Published online Nov 16, 2017. doi: 10.12998/wjcc.v5.i11.390
Peer-review started: December 19, 2016
First decision: March 28, 2017
Revised: May 24, 2017
Accepted: June 12, 2017
Article in press: June 13, 2017
Published online: November 16, 2017
Here we report a case of a 70-year-old man who received adjuvant chemotherapy with fluorouracile, folinic acid and oxaliplatin after a left hemicolectomy for a stage IIIb adenocarcinoma in May 2009. During follow-up he de-veloped abdominal lymphnodes metastases evidenced by positron emission tomography- computed tomography (PET-CT) scan and increase of carcinoembryonic antigen (CEA) level. Chemotherapy with capecitabine, oxaliplatin and bevacizumab was started in April 2012. Restaging showed a complete response and normalization of CEA. The patient received maintenance therapy with bevacizumab which was stopped in December 2013 for patient choice. In October 2014, a new increase in CEA was documented and PET-CT scan showed lung metastases. Analysis of RAS status revealed the absence of mutations, then the patient started a second-line chemotherapy with fluorouracile, folinic acid, irinotecan (folfiri) and panitumumab achieving, in January 2015, a complete response and normalization of CEA. Thereafter, folfiri was discontinued for toxicity; furthermore, upon the third occurrence of a grade 3 dermatologic toxicity, panitumumab was continued from June 2015 at 60% of the original dose and it was administered every three weeks. Until presentation of this case, the patient maintains a complete response, has no symptoms of disease and CEA is normal. Interestingly, this patient presented a high proportion of circulating natural killer (NK) cells (35.1%) with high cytotoxic activity against tumor cells. Study on the role of NK in patients with advanced colorectal cancer are ongoing.

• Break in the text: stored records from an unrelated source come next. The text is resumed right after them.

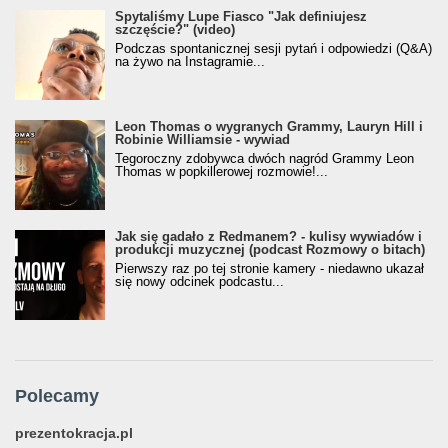
Spytaliśmy Lupe Fiasco "Jak definiujesz
szczęście?" (video)
Podczas spontanicznej sesji pytań i odpowiedzi (Q&A)
na żywo na Instagramie...
Leon Thomas o wygranych Grammy, Lauryn Hill i
Robinie Williamsie - wywiad
Tegoroczny zdobywca dwóch nagród Grammy Leon
Thomas w popkillerowej rozmowie!...
Jak się gadało z Redmanem? - kulisy wywiadów i
produkcji muzycznej (podcast Rozmowy o bitach)
Pierwszy raz po tej stronie kamery - niedawno ukazał
się nowy odcinek podcastu...
Polecamy
prezentokracja.pl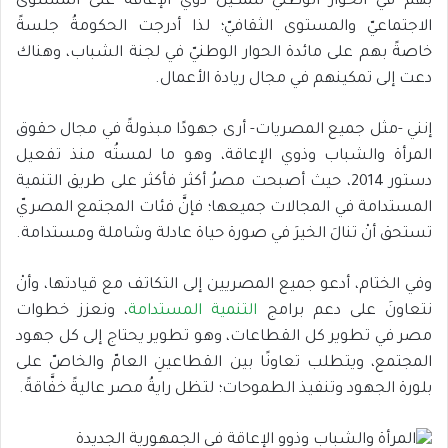
بهم في الحوار الوطنيّ لتمكين ذوي الإعاقة على المستوى
الاجتماعيّ والمستوى الثقافيّ؛ لذا أدرجت الحكومةُ جلسةً
خاصةً بهم على مائدة الحوار الوطنيّ في لجنة الشباب، وهناك
دعت إلى تمكينهم في مجال ريادة الأعمال.
إنني -مثل جميع المصريات- أرى جهودًا مبذولةً في مجال حقوق
المرأة والشباب وذوي الإعاقة، وهو ما لمستُه منذ تفعيل
دستور 2014، حيث أصبحت مصرُ أكثر فأكثر على طريق التنمية
المستدامة في المجالات جميعها؛ فإنَّ فئات المجتمع المصريّ
تستحق أنْ تنالَ الخيرَ في صورة حياة عادلة وشاملة ومستدامة.
وفي الختام، أدعو جميع المصريين إلى التكاتف مع قيادتها، وأنْ
نتعاونَ على دعم برامج
التنمية المستدامة
، ونعزز خطوات
مصر في تطوير كل القطاعات، وهو تطوير يحتاج إلى كل جهود
المجتمع، ويتطلب تعاونًا بين القطاعينِ العامّ والخاصّ على
بلورة الجهود وتنفيذ الطموحات؛ لتظل رايةُ مصر عاليةً خفَّاقةً.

Core tip: The case presented here shows a patients with metastatic colorectal cancer (mCRC) and long-lasting responses to different treatments including chemotherapies and targeted therapies; in particular, the patient had a long-lasting complete response to panitumumab. Additionally, he presented a high proportion of circulating natural killer (NK) cells displaying high cytotoxic activity against tumor cells in vitro. Interestingly, we previously reported that patients affected by mCRC with high NK-cell cytotoxicity showed a significantly higher response rate and a longer progression-free survival compared with patients with low NK-cell cytotoxicity. Study on the role of NK in patients with mCRC should be improved.